In the future I might give it a try when the mech is a sensible price but £70 is a bit steep I think. I've got cassettes already. Cand 

Just to add the trim button from high to low is pretty delicate and I have found it can shift back to small ring pretty easily. You definitely have to feel it out. 

As I'm new to riding a gravel bike I'm getting used to the lower level of comfort I had on my hardtail MTB. It's a lot bumpier front end without suspension and the tyres being thinner. Faster and more aero so it's pros and cons. 

It's well reported that the tolerance in the grx 400 mech is a pain to say the least. It's nice shifting and performance at the back I thought so far. I may like a flat bar front end though if riding more bumpy stuff for control and comfort. 

The new gravel bikes are starting to come with wider tyres and flat bars I see. Its matching what you want from the bike and the terrain and riding you are doing. I think in winter they will be great road bike substitutes with discs and slightly more relaxed position. 


 
Posted : 19/06/2025 7:18 pm
Posts: 1151
Full Member
 

OP, I find what your experiencing to be the case with all Shimano road front shifters/mechs. Frustrating to say the least, especially when they've been setup to Shimano instructions. 

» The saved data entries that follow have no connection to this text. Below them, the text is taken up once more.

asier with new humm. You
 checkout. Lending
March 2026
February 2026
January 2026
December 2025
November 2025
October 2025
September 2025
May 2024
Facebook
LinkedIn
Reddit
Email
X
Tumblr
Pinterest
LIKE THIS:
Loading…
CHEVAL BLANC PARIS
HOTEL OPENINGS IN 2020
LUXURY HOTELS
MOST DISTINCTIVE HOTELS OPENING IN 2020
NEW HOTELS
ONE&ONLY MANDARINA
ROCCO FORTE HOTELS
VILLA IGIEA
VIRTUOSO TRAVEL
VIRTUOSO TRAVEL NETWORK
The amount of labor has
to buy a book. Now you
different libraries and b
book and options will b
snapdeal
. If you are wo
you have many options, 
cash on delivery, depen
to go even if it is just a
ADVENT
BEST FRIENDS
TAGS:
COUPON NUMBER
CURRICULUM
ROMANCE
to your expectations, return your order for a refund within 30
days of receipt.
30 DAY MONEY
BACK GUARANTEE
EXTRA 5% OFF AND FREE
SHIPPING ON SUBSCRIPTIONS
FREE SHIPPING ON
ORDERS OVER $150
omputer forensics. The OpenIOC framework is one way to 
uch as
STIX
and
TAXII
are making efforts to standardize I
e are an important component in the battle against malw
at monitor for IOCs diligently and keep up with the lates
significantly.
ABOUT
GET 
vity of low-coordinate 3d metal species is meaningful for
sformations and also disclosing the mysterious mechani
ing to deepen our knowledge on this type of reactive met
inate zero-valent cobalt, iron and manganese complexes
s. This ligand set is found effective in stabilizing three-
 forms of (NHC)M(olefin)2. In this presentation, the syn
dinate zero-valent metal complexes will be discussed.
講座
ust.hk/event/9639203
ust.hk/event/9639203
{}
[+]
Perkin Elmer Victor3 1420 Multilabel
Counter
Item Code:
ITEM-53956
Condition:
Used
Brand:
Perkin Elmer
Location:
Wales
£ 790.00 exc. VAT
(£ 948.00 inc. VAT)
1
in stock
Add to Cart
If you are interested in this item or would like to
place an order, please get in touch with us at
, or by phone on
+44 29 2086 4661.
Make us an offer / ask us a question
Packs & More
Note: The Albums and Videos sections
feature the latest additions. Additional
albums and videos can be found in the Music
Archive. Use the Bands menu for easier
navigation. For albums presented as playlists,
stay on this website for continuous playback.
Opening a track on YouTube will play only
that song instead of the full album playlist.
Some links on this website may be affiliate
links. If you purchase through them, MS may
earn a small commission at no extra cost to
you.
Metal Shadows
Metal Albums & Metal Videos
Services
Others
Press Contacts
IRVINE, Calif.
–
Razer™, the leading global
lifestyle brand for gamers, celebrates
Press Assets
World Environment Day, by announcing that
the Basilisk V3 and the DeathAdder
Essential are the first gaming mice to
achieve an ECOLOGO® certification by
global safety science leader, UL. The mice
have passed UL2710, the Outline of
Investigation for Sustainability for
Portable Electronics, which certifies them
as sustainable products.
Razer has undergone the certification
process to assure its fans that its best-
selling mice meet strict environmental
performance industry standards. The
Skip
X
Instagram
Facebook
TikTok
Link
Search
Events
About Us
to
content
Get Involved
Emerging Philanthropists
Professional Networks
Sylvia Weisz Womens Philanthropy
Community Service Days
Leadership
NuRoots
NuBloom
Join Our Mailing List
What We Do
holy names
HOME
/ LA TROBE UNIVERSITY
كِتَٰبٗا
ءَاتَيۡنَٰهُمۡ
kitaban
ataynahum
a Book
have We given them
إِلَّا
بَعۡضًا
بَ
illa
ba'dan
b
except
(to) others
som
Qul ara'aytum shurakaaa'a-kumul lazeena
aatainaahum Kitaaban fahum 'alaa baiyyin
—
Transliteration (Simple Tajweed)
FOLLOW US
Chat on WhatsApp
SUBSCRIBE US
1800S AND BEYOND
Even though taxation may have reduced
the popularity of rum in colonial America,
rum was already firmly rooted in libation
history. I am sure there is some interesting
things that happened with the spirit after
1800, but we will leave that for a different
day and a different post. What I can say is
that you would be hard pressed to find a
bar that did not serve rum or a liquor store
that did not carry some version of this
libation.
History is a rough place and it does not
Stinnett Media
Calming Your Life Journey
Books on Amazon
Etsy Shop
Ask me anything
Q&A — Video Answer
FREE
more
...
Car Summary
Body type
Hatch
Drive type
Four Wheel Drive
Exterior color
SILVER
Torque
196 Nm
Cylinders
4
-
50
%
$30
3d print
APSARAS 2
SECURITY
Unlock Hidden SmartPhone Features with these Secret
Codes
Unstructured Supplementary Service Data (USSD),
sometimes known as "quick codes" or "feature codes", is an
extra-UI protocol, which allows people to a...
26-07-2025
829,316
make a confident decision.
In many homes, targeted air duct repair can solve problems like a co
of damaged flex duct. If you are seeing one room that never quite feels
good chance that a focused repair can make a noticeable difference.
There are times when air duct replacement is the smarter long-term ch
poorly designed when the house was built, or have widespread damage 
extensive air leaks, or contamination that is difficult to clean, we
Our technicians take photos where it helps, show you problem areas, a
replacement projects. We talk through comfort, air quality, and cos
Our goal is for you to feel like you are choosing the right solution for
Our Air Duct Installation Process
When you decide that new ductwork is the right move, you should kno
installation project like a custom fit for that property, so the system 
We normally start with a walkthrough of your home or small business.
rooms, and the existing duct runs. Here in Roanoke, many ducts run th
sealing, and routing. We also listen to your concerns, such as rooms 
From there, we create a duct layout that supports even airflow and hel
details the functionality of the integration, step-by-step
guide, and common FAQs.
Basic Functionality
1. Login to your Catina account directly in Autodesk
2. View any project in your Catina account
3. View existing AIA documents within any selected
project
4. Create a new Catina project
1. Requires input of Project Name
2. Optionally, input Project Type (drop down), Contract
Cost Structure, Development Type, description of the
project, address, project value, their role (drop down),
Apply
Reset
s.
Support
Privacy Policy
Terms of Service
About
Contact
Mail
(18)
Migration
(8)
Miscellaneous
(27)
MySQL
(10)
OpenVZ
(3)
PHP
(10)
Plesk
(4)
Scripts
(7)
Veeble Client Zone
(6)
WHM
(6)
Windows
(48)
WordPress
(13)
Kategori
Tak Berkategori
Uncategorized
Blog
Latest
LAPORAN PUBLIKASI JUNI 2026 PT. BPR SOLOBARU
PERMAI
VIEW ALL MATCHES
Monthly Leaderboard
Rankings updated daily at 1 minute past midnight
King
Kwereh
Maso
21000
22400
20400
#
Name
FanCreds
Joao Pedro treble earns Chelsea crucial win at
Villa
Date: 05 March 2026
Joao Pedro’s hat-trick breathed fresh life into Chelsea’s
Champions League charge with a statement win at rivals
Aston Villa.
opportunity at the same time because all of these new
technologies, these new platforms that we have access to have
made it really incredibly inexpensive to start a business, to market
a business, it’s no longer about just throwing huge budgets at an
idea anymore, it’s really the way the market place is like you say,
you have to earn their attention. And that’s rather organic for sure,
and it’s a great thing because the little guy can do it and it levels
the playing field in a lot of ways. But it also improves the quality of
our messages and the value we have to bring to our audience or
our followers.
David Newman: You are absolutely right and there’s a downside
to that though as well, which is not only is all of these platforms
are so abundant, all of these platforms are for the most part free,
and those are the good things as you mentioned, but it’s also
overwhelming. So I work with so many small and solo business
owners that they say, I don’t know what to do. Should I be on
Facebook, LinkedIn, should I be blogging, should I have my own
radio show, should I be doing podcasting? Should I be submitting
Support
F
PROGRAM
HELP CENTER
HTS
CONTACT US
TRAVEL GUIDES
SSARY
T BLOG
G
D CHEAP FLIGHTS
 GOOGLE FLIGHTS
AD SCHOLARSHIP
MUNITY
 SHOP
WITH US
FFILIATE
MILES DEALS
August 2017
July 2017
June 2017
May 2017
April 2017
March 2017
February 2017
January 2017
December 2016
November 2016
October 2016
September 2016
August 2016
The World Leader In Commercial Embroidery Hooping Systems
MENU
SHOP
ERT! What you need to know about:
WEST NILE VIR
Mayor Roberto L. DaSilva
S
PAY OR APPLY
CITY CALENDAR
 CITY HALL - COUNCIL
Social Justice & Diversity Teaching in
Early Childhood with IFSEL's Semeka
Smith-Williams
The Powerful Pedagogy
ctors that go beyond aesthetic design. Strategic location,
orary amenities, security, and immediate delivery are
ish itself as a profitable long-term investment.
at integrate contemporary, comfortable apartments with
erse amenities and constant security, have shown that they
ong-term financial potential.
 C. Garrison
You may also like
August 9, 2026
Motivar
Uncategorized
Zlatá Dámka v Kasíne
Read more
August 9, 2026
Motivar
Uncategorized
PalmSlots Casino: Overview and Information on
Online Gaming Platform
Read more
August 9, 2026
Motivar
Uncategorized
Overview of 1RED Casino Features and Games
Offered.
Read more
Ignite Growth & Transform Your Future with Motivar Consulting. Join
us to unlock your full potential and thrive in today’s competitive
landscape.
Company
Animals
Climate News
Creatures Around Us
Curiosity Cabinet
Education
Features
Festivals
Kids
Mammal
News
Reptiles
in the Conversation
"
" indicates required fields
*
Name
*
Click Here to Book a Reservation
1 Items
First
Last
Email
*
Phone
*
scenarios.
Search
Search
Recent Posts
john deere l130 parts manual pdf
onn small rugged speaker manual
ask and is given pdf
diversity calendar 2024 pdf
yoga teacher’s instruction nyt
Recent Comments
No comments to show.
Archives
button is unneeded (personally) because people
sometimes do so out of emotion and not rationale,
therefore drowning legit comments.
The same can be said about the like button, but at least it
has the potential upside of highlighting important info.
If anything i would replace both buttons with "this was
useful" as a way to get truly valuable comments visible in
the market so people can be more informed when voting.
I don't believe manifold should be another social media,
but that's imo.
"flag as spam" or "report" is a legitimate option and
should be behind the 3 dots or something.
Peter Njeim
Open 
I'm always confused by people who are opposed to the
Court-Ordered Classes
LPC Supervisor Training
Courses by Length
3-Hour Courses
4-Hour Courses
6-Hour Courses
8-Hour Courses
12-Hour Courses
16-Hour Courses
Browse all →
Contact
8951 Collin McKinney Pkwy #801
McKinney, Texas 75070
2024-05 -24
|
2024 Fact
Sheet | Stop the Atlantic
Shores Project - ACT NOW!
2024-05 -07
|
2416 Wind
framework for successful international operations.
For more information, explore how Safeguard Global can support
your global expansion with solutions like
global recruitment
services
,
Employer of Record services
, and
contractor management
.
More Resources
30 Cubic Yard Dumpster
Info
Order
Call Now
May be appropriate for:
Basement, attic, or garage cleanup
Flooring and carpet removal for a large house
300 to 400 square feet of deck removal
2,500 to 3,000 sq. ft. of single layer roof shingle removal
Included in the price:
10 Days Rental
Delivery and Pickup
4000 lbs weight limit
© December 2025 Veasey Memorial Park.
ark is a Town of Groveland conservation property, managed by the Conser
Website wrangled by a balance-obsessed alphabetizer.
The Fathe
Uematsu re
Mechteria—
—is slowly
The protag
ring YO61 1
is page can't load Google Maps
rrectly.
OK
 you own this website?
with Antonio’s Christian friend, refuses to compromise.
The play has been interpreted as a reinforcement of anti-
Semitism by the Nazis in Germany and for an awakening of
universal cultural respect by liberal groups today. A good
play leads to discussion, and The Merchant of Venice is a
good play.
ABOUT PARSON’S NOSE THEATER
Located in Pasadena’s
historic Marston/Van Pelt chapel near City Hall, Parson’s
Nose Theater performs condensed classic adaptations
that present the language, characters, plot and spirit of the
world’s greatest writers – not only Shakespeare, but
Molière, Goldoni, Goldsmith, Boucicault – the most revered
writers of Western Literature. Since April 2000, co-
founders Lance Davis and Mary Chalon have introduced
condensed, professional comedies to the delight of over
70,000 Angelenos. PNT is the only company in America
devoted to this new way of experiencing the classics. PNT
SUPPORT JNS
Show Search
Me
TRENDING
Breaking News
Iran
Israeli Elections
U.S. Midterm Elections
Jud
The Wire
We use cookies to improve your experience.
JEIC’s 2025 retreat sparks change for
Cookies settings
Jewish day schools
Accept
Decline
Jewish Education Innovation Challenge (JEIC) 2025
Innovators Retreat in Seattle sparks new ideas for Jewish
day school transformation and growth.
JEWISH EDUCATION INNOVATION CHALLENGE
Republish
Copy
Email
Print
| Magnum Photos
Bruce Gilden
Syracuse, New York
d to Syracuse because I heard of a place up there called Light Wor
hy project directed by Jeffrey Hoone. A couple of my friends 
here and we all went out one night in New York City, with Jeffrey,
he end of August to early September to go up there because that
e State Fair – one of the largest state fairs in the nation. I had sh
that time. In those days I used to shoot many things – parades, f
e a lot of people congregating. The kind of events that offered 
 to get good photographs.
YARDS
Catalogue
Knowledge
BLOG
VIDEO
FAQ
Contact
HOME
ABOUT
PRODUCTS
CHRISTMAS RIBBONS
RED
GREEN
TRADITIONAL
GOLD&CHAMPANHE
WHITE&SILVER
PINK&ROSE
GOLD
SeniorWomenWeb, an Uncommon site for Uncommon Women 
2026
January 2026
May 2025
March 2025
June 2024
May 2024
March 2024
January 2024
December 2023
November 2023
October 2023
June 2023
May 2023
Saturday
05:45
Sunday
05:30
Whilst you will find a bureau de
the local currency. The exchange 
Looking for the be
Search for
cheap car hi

My guess is there's just too much flex/play in the system to allow the tiny bit of tension you need for low trim without then effecting high


 
Posted : 19/06/2025 7:44 pm
Posts: 15445
Full Member
 

First question for me is how fresh are the cables?

But also this isn´t unique to RX400, I have a 4700 lever (probably has the same mechanism inside) that can seem a bit vague on triming down sometimes, it is a full outer run all the way from the lever to a stop just past the BB so about 1.1m (ish) with some lovely bends and a great positioning of that stop for dumping shite from the rear wheel directly into the outer.

So plenty of opportunity for additional friction to goose up those smaller increments of cable tension release.

What is the routing like on your bike OP?


 
Posted : 21/06/2025 11:09 am
 PJay
Posts: 4972
Free Member
Topic starter
 

It's as you describe, full outer down the outside of the downtube & around the bottom bracket to the cable stop on the back of the BB, then bare cable into the mech.

In the end I patched in a length of that extra flexy outer (usually used for rear mechs) as with SP41 I had to had an ugly loop under the BB. This gives a neater, smoother run around the bottom bracket but is a bit non-standard.

At present cable tension is set exactly as per Shimano's instructions (2 lines in High-T etc.). I get no mech. movement shifting up from Low-T to Low (but still have the mech. stopping a couple of mm more outboard when shifting down to Low).

However I seem to get minimal rubbing in the small chainring, so I can live with this (and over shift to nudge the mech on if I need to). It's always seemed to be the large ring that suffers with rub & I do get proper Trim positioning in High, so I think I'll leave it at that for now otherwise I'm going to spend forever fiddling with it.